**任务 A**
从条目中含有“Rendered at 1275 by 1650 pixels.”的那一行开始,到含有“picture [91, 779, 1155, 1171]”的那一行结束,把这些行重新写出来,并将其中的“bbox”换成“bounding box”,其余内容一律不变。
==================================================
2.详细论述车辆-道岔-桥梁动态相互作用原理并建立相应分析理论、编制通用计算程序DATTB
综合应用道岔区多变的轮/岔接触几何关系、轮轨Hertz非线性弹性接触理论、轮轨蠕滑理论、岔桥相互作用关系,详细论述了车辆-道岔-桥梁动态相互作用原理。以高速道岔结构及状态不平顺作为系统的主要激振源,根据离散系统动力问题的Hamilton变分原理和“对号入座”法则建立起车-岔-桥耦合振动分析理论,并编制出相应动力学仿真通用程序DATTB。
3.高速铁路岔桥结构运用安全性以及行车平稳性评估标准探析
提出以列车桥上过岔的安全性及平稳性、道岔与桥梁的强度和稳定性作为桥上道岔的动力评估准则,对国内外有关机车车辆、道岔及桥梁的动力学性能评价指标,如轮轨垂、横向力、轮轴横向力、尖轨及心轨开口量、尖轨及心轨动应力、脱轨系数、轮重减载率、车体振动加速度、平稳性指标、桥梁挠度、桥梁自振频率、桥梁横向振幅、桥梁振动加速度等进行了归纳整理。
4.车-岔-桥耦合振动试验研究
应用DATTB对浙赣线湄池特大桥上200km/h提速改进型60kg/m钢轨12号有砟道岔进行动力学评估,通过仿真结果与实测结果的对比分析,验证了DATTB的可靠性。同时,桥上道岔与路基上道岔的动测结果对比分析表明,桥上道岔区轮轨动力相互作用远较普通路基上道岔区强烈。
5.高速车辆与桥上道岔的动态相互作用规律研究
系统研究车辆、道岔和桥梁的各种可变因素对车-岔-桥耦合振动的影响,揭示出高速车辆与桥上道岔的动态相互作用规律,并提出了高速铁路桥上无缝道岔动力设计指导原则。优化的道岔区轮轨关系和轨道刚度、合理的桥梁竖向刚度和岔桥相对位置是保证高速列车桥上过岔安全性与平稳性的关键。
6.车辆-道岔-桥梁耦合振动理论的工程应用
以郑西客运专线无砟轨道多种跨度布置连续梁桥上铺设法国COGIFER时速350公里18号道岔和厦深客货混跑铁路有砟轨道(48+2×80+88+48)m连续梁桥上铺设中国自主研发的时速250公里30号道岔的动力学评估为例阐述了车辆-道岔-桥梁耦合振动理论的实际应用。
==================================================
**任务 B**
摘录中提到了哪几条铁路线?请全部列出。

**条目**
==================================================
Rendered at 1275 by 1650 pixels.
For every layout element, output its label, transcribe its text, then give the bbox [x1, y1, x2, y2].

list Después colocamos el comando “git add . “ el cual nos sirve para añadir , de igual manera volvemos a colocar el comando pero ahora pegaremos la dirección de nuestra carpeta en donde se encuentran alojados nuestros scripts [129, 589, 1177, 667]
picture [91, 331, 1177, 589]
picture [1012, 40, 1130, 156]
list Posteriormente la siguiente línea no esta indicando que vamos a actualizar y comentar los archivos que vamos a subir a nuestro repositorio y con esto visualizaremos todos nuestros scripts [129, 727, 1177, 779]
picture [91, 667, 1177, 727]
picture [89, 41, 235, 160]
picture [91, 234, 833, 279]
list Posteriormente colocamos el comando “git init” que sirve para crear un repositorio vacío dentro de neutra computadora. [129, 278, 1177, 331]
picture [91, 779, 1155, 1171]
==================================================
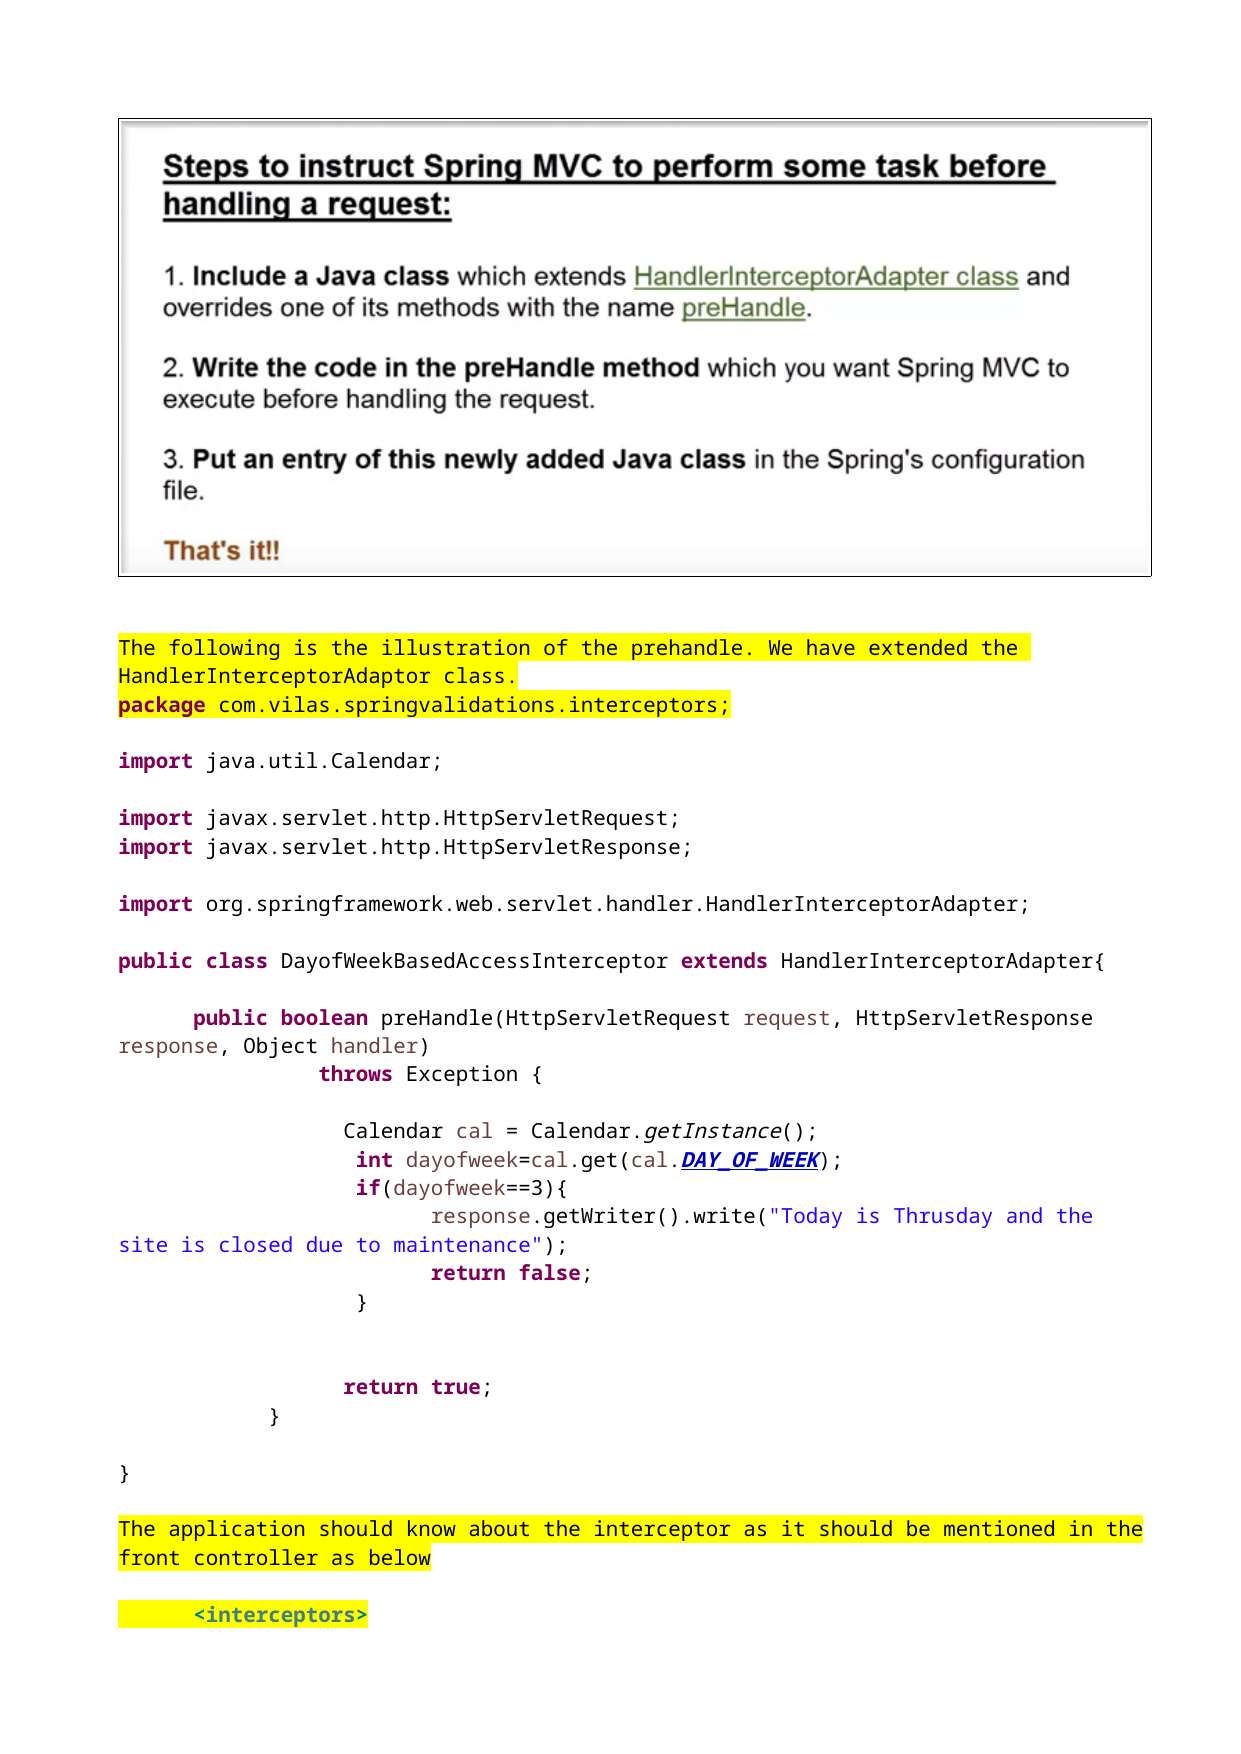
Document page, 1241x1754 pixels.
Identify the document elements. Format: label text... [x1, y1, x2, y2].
==================================================
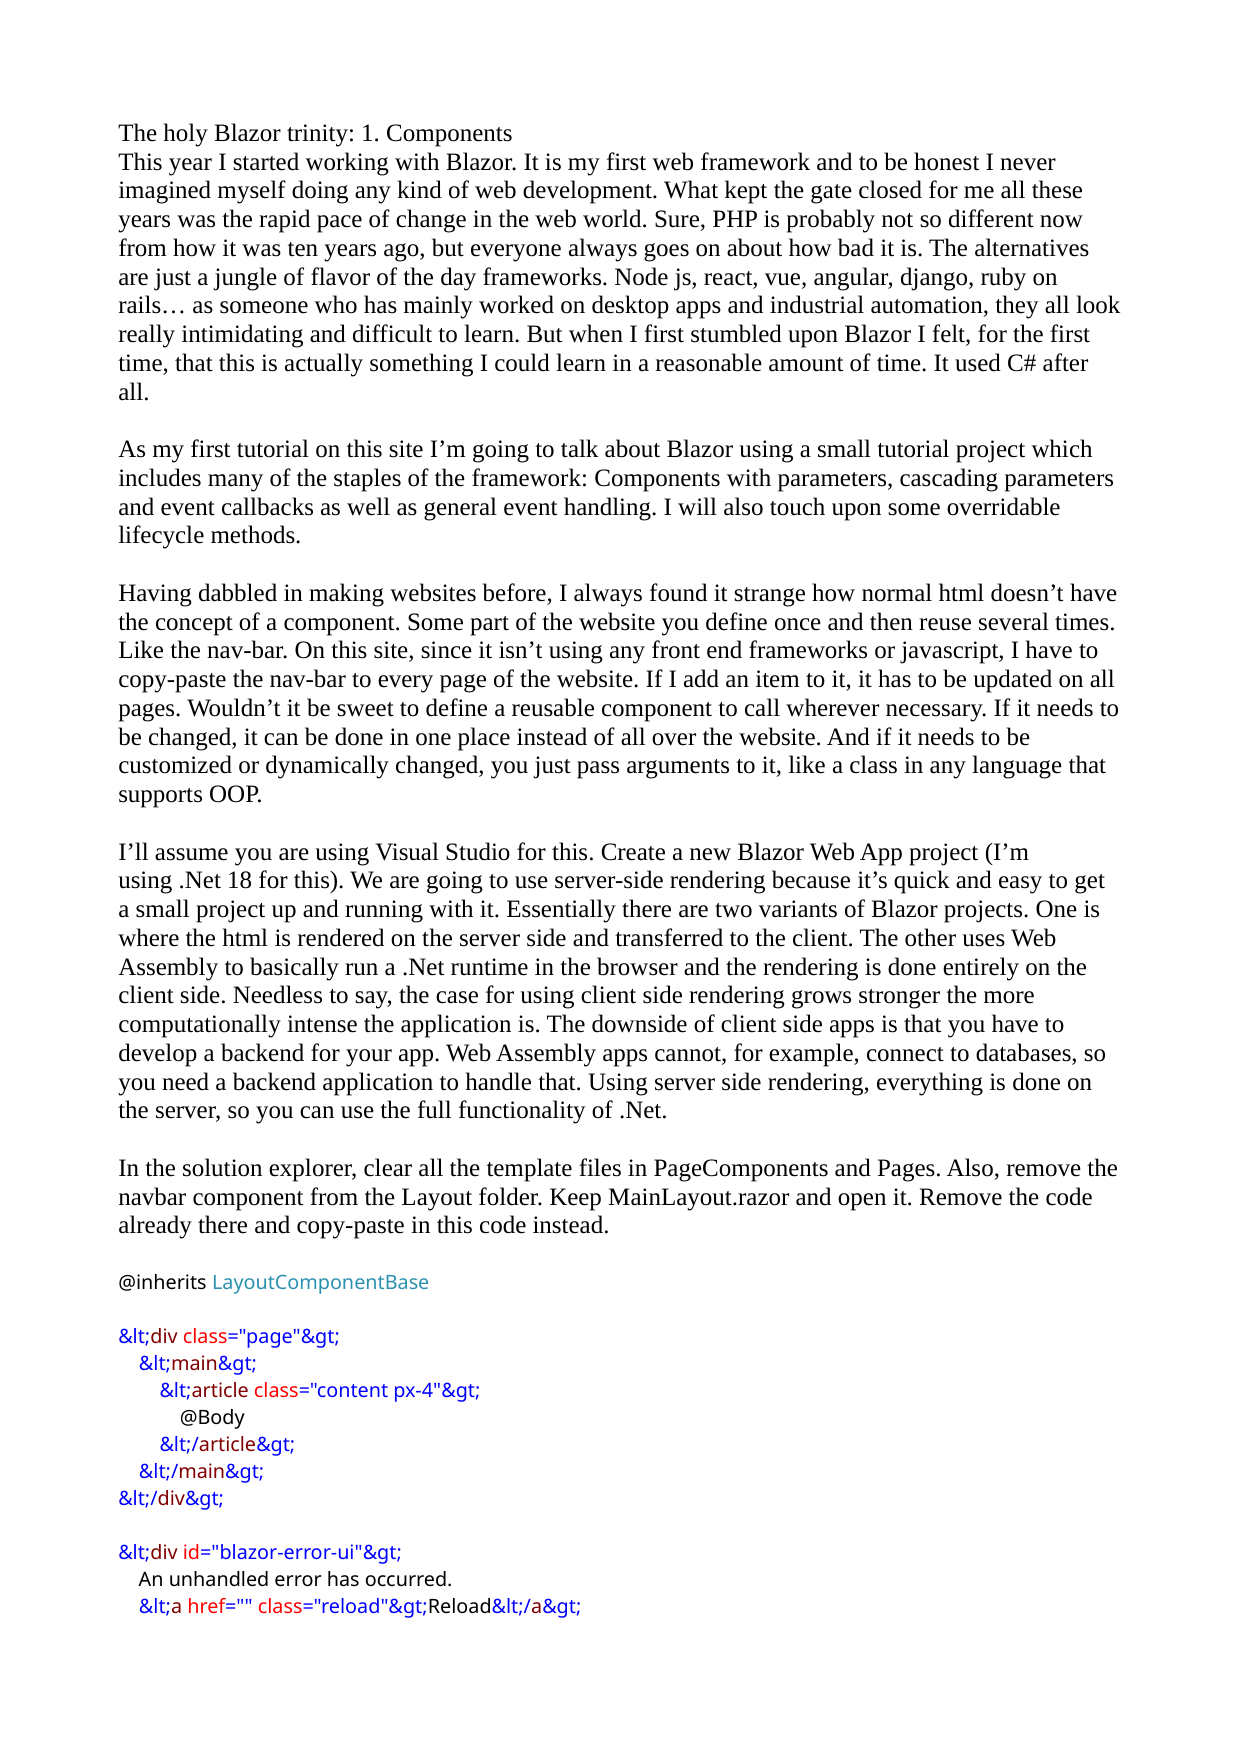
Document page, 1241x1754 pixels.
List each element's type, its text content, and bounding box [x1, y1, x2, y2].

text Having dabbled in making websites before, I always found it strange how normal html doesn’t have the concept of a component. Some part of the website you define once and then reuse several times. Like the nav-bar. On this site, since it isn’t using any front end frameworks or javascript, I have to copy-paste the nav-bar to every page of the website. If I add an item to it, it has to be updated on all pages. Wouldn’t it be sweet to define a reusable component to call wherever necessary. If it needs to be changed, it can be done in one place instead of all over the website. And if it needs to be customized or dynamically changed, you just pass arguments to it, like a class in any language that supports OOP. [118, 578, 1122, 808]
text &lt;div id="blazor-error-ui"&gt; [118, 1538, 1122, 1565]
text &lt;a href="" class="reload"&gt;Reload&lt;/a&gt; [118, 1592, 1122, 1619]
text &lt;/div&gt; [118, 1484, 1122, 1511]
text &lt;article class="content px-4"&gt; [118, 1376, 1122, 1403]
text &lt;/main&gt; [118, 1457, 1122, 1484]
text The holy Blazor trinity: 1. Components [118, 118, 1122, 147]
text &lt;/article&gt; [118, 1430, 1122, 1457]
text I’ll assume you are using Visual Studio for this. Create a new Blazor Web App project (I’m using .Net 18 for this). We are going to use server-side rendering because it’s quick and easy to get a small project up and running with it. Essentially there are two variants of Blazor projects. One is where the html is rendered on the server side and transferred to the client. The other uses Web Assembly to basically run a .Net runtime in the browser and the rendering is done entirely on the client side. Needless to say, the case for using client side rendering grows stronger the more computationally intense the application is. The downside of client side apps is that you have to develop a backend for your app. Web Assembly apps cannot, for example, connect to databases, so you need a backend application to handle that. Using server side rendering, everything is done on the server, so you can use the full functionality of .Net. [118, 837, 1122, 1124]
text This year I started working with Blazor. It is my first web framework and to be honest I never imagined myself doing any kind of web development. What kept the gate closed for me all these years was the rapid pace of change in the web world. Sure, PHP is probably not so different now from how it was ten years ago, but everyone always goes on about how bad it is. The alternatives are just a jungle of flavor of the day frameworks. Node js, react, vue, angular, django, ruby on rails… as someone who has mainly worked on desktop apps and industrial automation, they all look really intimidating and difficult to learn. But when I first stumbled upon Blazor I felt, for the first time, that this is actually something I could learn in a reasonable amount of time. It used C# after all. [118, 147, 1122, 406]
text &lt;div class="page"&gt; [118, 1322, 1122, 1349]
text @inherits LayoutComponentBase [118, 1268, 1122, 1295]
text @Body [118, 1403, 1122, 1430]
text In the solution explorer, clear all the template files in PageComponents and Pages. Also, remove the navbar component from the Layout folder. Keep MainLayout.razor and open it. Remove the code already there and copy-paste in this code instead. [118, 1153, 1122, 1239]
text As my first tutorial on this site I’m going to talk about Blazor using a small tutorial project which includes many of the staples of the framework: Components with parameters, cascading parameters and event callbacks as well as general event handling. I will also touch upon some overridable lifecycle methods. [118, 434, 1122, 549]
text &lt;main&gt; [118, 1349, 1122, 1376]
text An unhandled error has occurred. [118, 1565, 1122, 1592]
==================================================
**解答 A**
Rendered at 1275 by 1650 pixels.
For every layout element, output its label, transcribe its text, then give the bounding box [x1, y1, x2, y2].

list Después colocamos el comando “git add . “ el cual nos sirve para añadir , de igual manera volvemos a colocar el comando pero ahora pegaremos la dirección de nuestra carpeta en donde se encuentran alojados nuestros scripts [129, 589, 1177, 667]
picture [91, 331, 1177, 589]
picture [1012, 40, 1130, 156]
list Posteriormente la siguiente línea no esta indicando que vamos a actualizar y comentar los archivos que vamos a subir a nuestro repositorio y con esto visualizaremos todos nuestros scripts [129, 727, 1177, 779]
picture [91, 667, 1177, 727]
picture [89, 41, 235, 160]
picture [91, 234, 833, 279]
list Posteriormente colocamos el comando “git init” que sirve para crear un repositorio vacío dentro de neutra computadora. [129, 278, 1177, 331]
picture [91, 779, 1155, 1171]

**解答 B**
浙赣线、郑西客运专线、厦深客货混跑铁路